The most important thing to consider when writing a Coaching contract is that the team Owner is paying the bill.  A Coach, even at the NHL level is never, and should not be bigger than the organization or the team Owner.

That said, Coaches should be paid for their experience and expertise.  Like the players they evaluate, they are only as good as the last game and the last season.  If you are using that criteria for players the same must be used for the coaches that recruit and coach those players.

Unless you are continually winning Championships and moving players on to the NCAA and NHL, no Coach should ever have a fully guaranteed contract.

While I agree with Littler’s points on how having a Coach long term can be good for an organization, and how a contract for that coach may also help the organization reach the stability he mentioned.  Littler is one of a very distinctly small group of coaches that would fit the criteria of one that is deserving of a longer than two year contract.

From an Owners standpoint, in any business, employees should be paid on performance.

If you own a restaurant and you are paying a General Manager to increase profits, and the person does not do their job, the Owner has every right to fire that person.  They are free to file for unemployment at that time and look for a new job.

What every Coach should have is a clearly defined contract describing his duties and expectations along with his agreed upon remuneration.  Any Owner or coach who goes into a working environment without having such an agreement is not someone who should be working in this business.

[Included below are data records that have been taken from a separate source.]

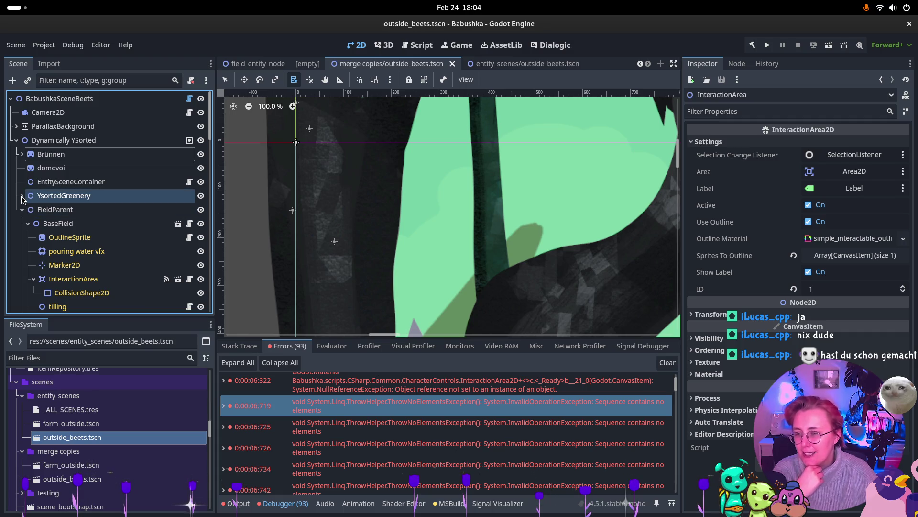
pyautogui.click(22, 211)
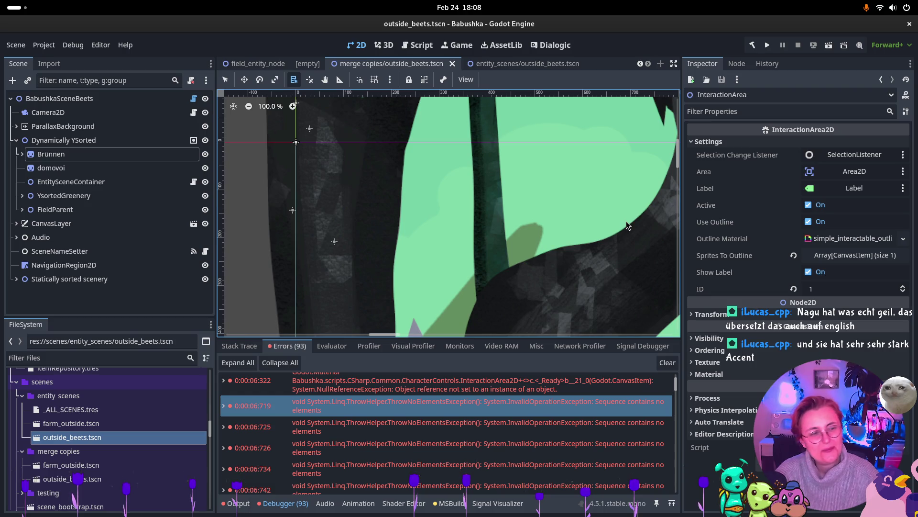
# Select the domovoi sprite to view its properties.
pyautogui.click(77, 167)
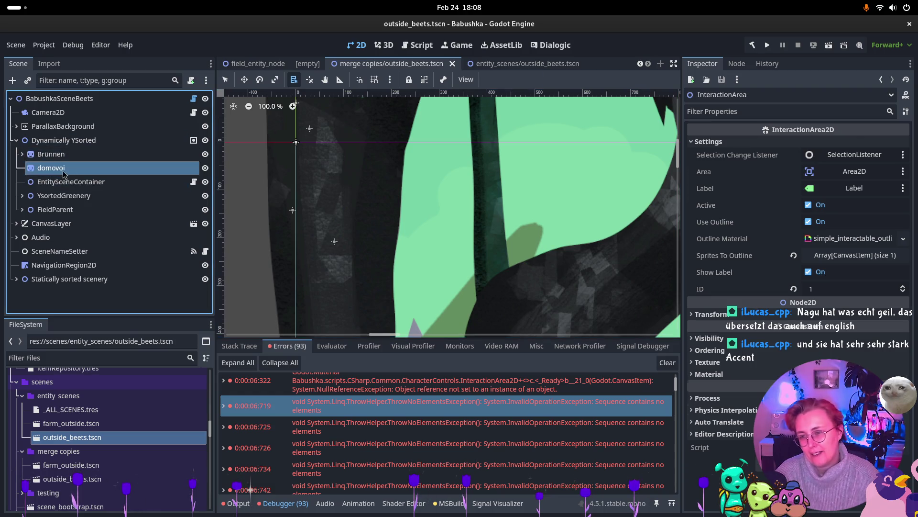
# Check YsortedGreenery, then FieldParent's position -7, 142, Z Index 1 and Y Sort, zoomed out.
pyautogui.click(121, 184)
pyautogui.click(122, 197)
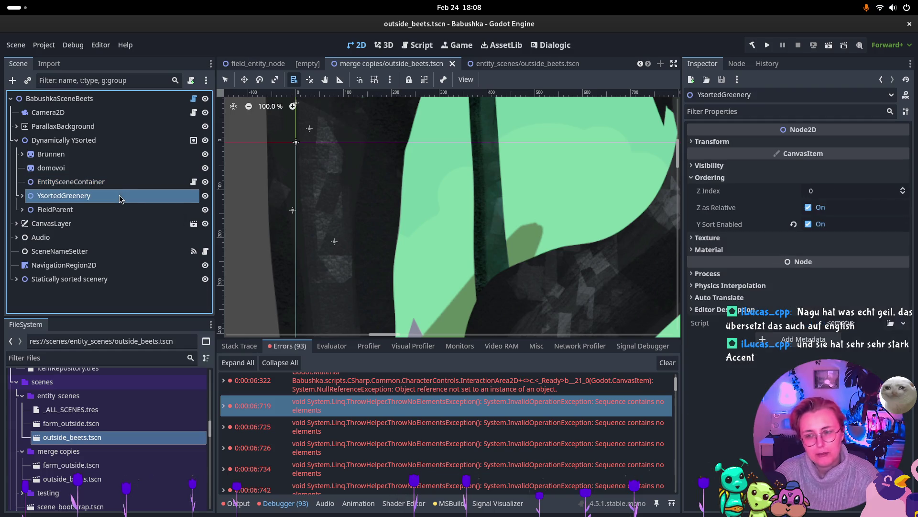
pyautogui.click(78, 211)
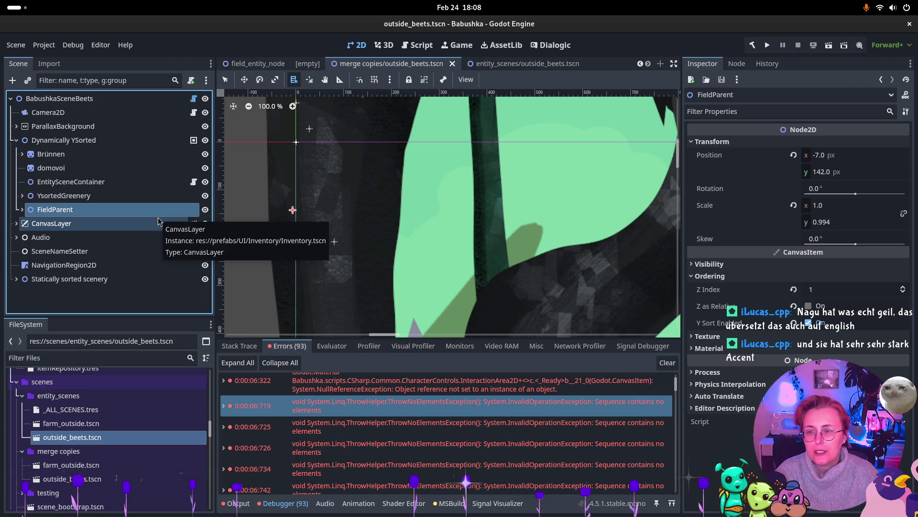
pyautogui.scroll(-15, 516, 202)
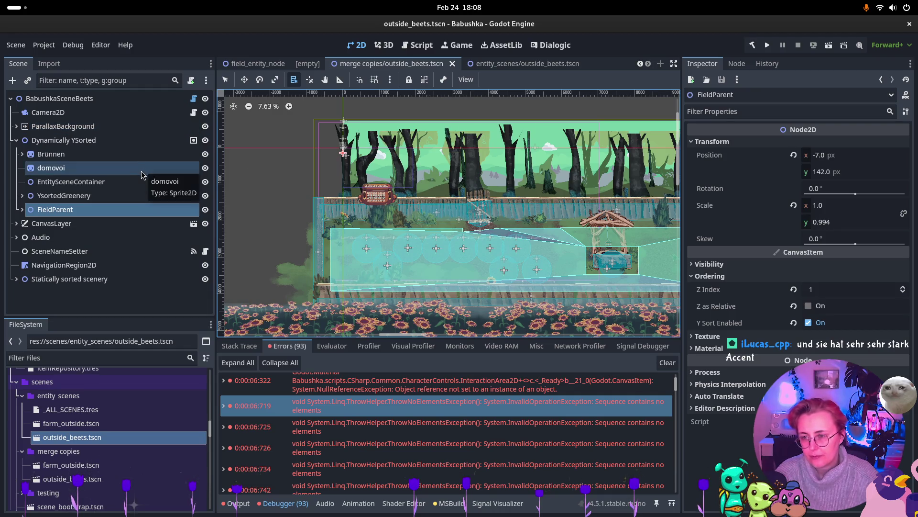
pyautogui.click(15, 127)
pyautogui.click(16, 127)
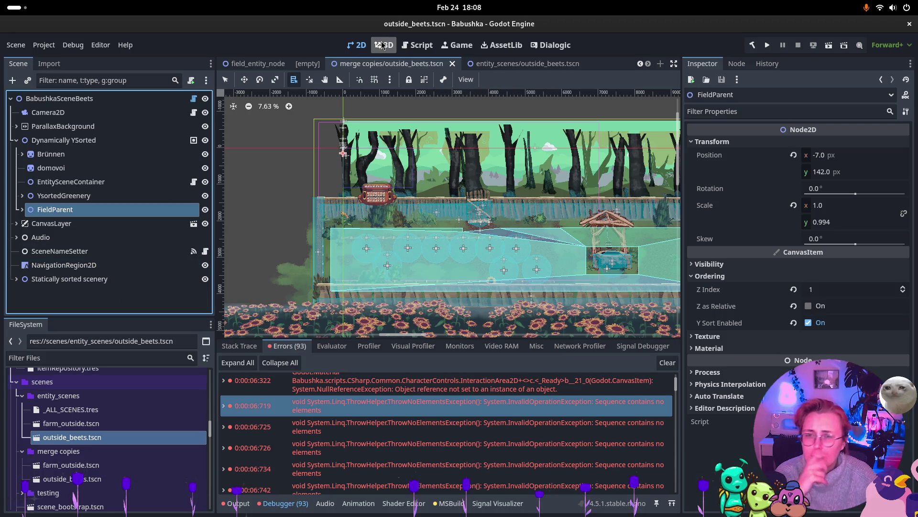
pyautogui.scroll(2, 275, 64)
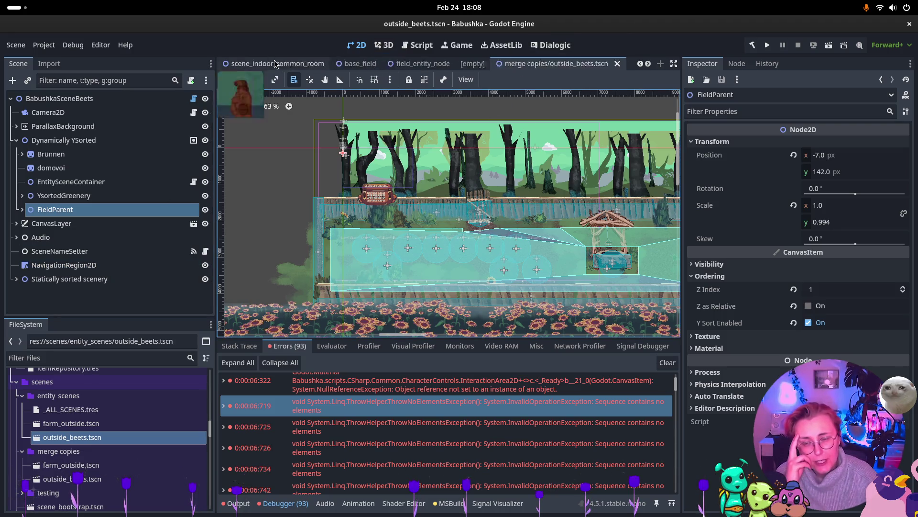
pyautogui.scroll(1, 292, 64)
pyautogui.scroll(2, 316, 67)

When a person knows that they can continue to be paid even if fired, many times they do not perform up to the value of the contract.

While every Coach would love to have a guaranteed contract, few Coaches would ever be willing to give one to any player.  Why would a Coach expect to be treated any different from the player.

If a coaching contract is clearly defined and well written, both the Owner and the Coach will know exactly what is expected.  If the Coach does his job he should be paid according to the contract.  If the Coach does not do his job then he should be let go, the same as a Coach who would let an under performing player go.

The problem within the industry is that many Coaches do not have clearly defined expectations, and benchmarks are not clearly written into those contracts that would clarify expectations.  This problem is two-sided.  Most Owners are not “hockey people” and most Coaches are not “business people”, the failure of those two types of people to come to a common understanding in many cases is a mutual failure.

There are only a few dozen coaches in the industry that are deserving of a fully guaranteed contract.  There are a few dozen more that are worthy of a partially guaranteed contract.  They are the minority.

The majority of Coaches should have one year contracts that are not guaranteed.  Most have not gained the experience or the expertise of warranting a guaranteed or partial guarantee in a contract.

At the Tier III level in particular, Coaching contracts should only be guaranteed to the extent that they are able to recruit the required amount of players needed to make the team budget viable.  At the Tier III level, the coach is being paid based upon a tuition driven business model.  If the Coach can not recruit and make the team financially viable, how can any person think any guarantee is warranted?

In the end, why would anyone try to re-invent the wheel?

Performance contracts are written every day in many types of business operations.  Hockey is, and should be treated no differently.  Done correctly, every Coach should have a clearly defined contract, every team should have a Coach who has clearly defined duties and expectations.  If an Owner or a Coach can not reach an agreement that is strong enough to put it in writing with those clear definitions, when things go badly they have only themselves to blame.